Смекни!
smekni.com

Народы и личности в истории. том 2 Миронов В.Б 2000г. (стр. 35 из 158)

Будучи с детства физически хрупким, словно редкий и изысканный цветок, юноша вырастал в оранжереях «Детского сада» и английской Grammar School (гимназии). Там проявился гений будущего художника. Мудрый директор школы м-р Маршалл всячески приветствовал его художественную активность (рисунки, карикатуры на учителей и на него, увлечение театром, участие в ученическом журнале). В дальнейшем Бердслею везло на людей, умевших по достоинству оценить его талант. Это был утонченный и изящный ум, читавший греческих и латинских авторов в переводах, музицировавший, тонко разбиравшийся в искусстве. Звезда его славы зажглась в 1894 г., когда появились его поразительные рисунки к «Саломее» О. Уайльда. Вскоре он стал настолько популярен в английском обществе, что ему многие стали подражать. Хорошо знавший его лично Роберт Росс так вспоминал о той поре: «Бердслеевский «тип» сделался прямо модным и во многих театрах служил предметом пародии; имя и произведения его были на устах у всех. Он подружился со многими современниками, отличившимися в области искусства и литературы». К сожалению, его болезнь (простуда сделала его с 1896 г., по сути дела, инвалидом) и преждевременная смерть оборвали полет этой восхитительной «птицы».

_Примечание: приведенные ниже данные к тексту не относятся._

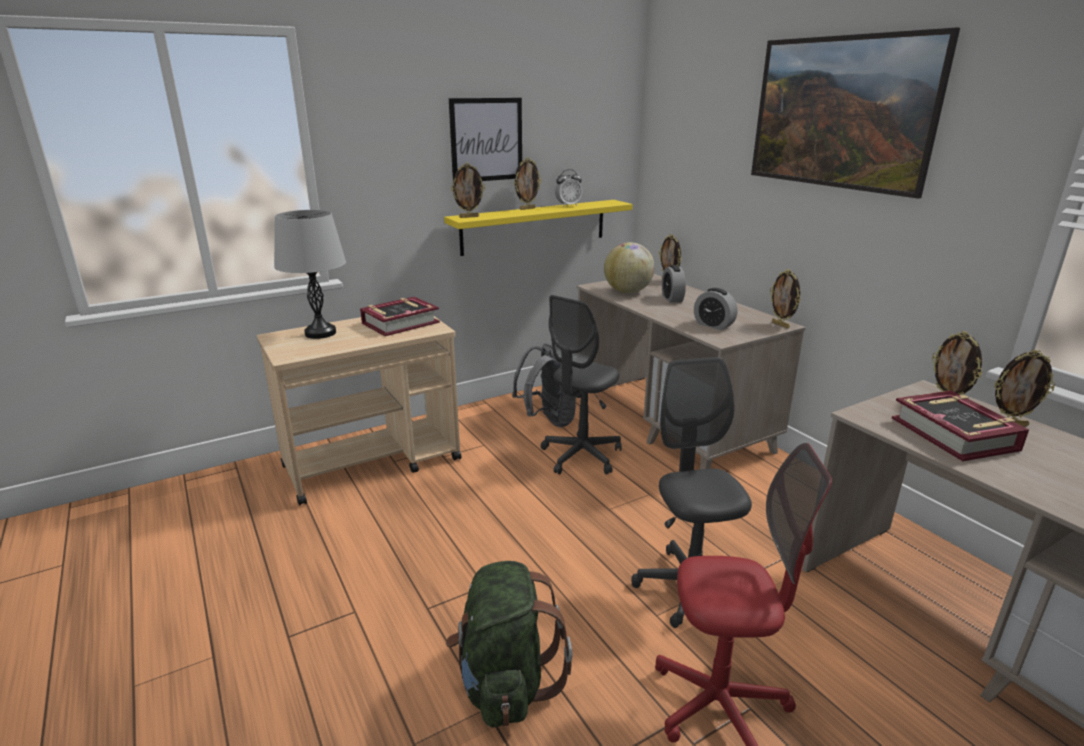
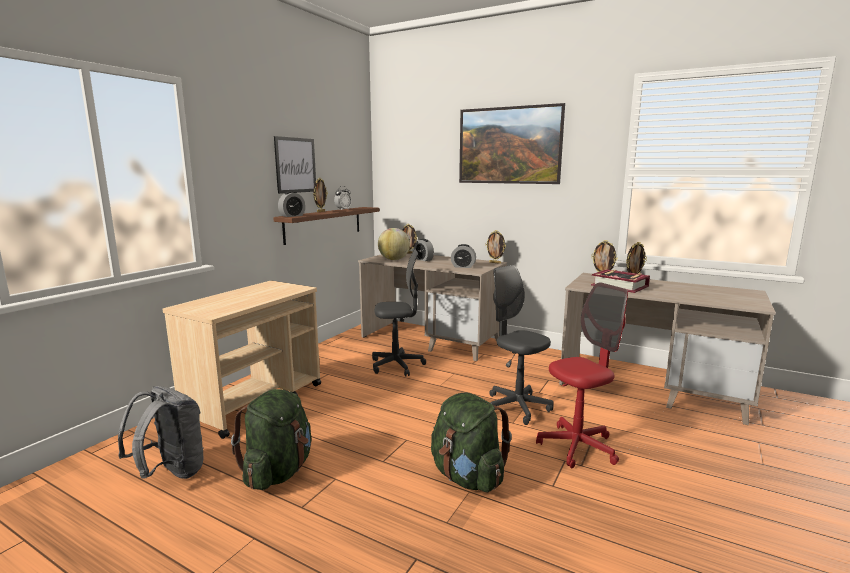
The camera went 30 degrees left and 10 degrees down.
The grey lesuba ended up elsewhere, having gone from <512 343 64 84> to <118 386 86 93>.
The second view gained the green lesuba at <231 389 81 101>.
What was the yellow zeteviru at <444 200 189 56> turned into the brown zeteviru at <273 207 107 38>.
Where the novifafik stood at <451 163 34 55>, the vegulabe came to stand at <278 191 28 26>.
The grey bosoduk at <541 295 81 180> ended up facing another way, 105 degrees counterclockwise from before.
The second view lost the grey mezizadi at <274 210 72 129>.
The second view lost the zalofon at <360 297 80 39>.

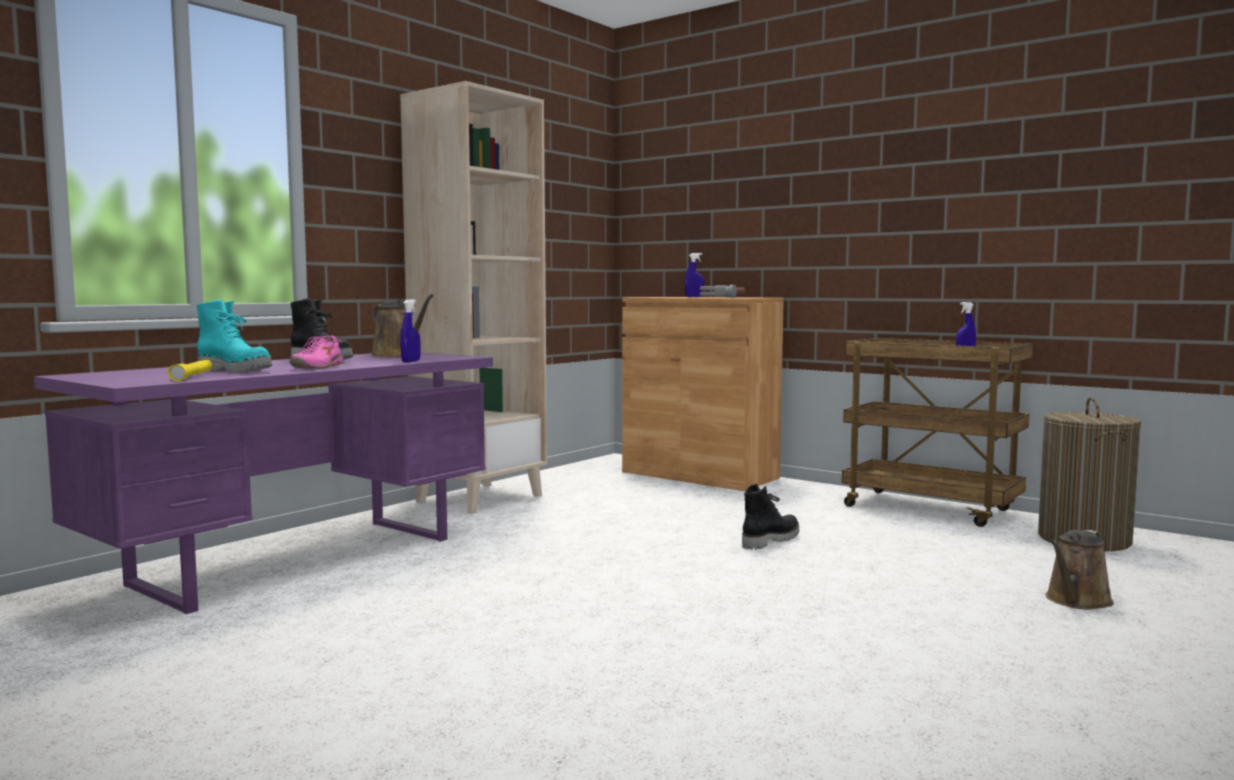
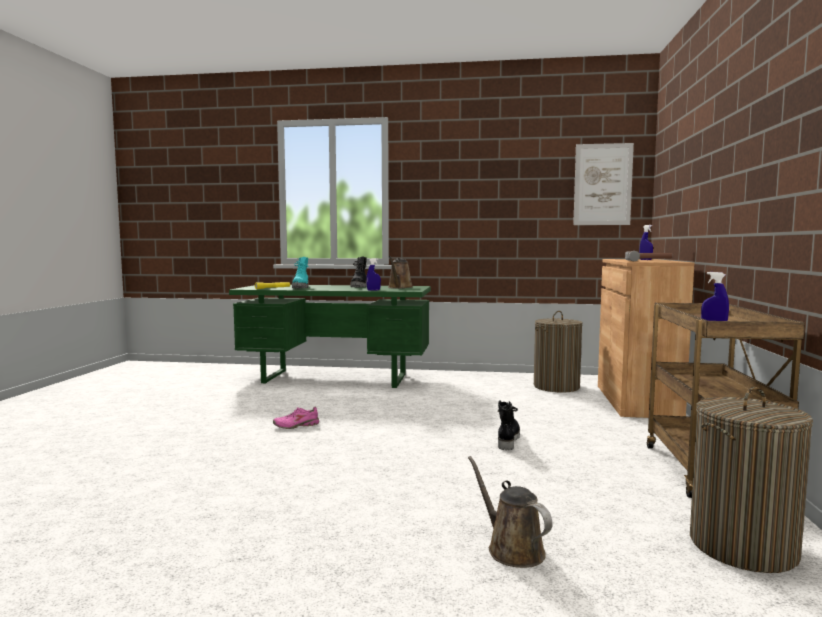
The camera went 60 degrees right and 0 degrees up.
What was the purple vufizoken at <34 353 459 261> turned into the green vufizoken at <229 285 202 103>.
The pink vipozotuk ended up elsewhere, having gone from <289 335 57 34> to <273 407 46 22>.
The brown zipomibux at <1045 530 69 80> ended up facing another way, 45 degrees clockwise from before.
The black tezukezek at <742 484 57 65> ended up facing another way, 90 degrees counterclockwise from before.
The second view gained the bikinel at <534 311 49 81>.
The second view gained the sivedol at <573 143 61 82>.
The second view lost the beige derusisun at <400 81 147 433>.

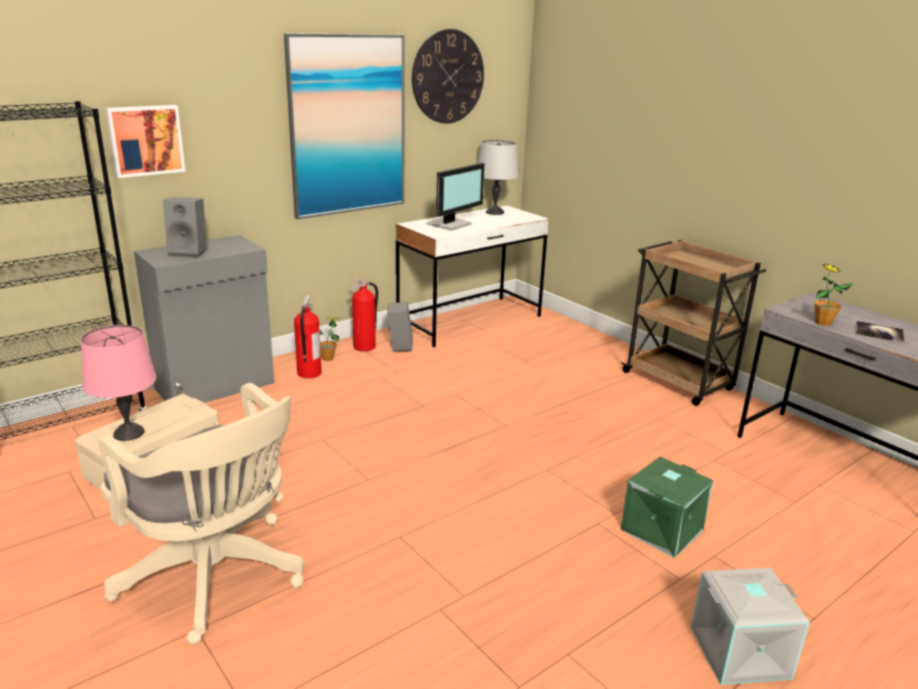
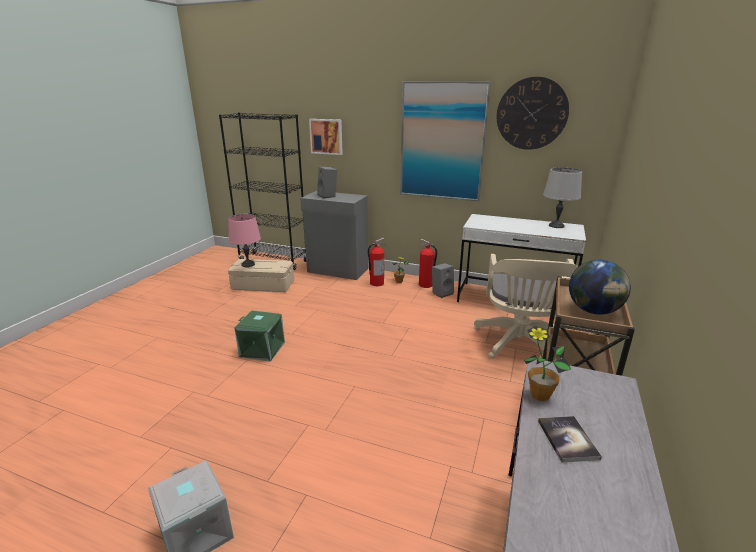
The camera went 60 degrees right and 0 degrees up.
The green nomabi ended up elsewhere, having gone from <621 457 93 101> to <234 311 51 51>.
The beige bosoduk ended up elsewhere, having gone from <99 383 206 262> to <474 254 104 105>.
The second view gained the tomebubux at <569 259 62 56>.
The second view lost the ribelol at <427 163 57 68>.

В творчестве Обри Бердслея, в его фантастических реминисценциях на темы «Смерти Артура» Томаса Мэлори, «Саломеи» Оскара Уайльда, «Лисистраты» Аристофана, «Манон Леско», «Опасных связей», «Мадам Бовари», рассказов Эдгара По, не только оживали литературные образы, но и происходила некая почти мистическая «выгонка душ». Бердслей – чудо-сказочник из королевства кривых зеркал. В его героях отражена вся наша цивилизация – порочная, алчная, жестокая, жуткая, смертельно-упоительная.


Оскар Уайльд. 1895.

В них – «тонкий яд любовных ласк» и жуткие гримасы человечества. Мне он кажется фигурой эпической. Век синтезировал в нем свою сущность, подобно алхимику, выплавляющему в тигле некий дьявольский металл. Недаром говорили, что в творчестве Бердслея есть некий сатанинский искус. Его мастерство в гротескной форме показывало всю извращенность буржуазии, не верящей ни в Бога, ни в Дьявола. Символично, что художнику однажды приснилось падающее со стены огромное распятие, на котором изображен весь в крови Христос. Русский критик С. Маковский так писал о нем: «Но при всем этом Бердслей всегда остается художником «своей эпохи», современником до мозга костей, эстетом «конца века», par excellence (франц. «по преимуществу») прославляющим тот культ красоты, которому служили и Флобер, Готье, Россетти, Бодлер, Уайльд, все изысканные поэты нового возрождения или так называемого упадка».[160] В жизни никогда не знаешь, что тебя ждет завтра. Ave Atque Vale(«Здравствуй и прощай»).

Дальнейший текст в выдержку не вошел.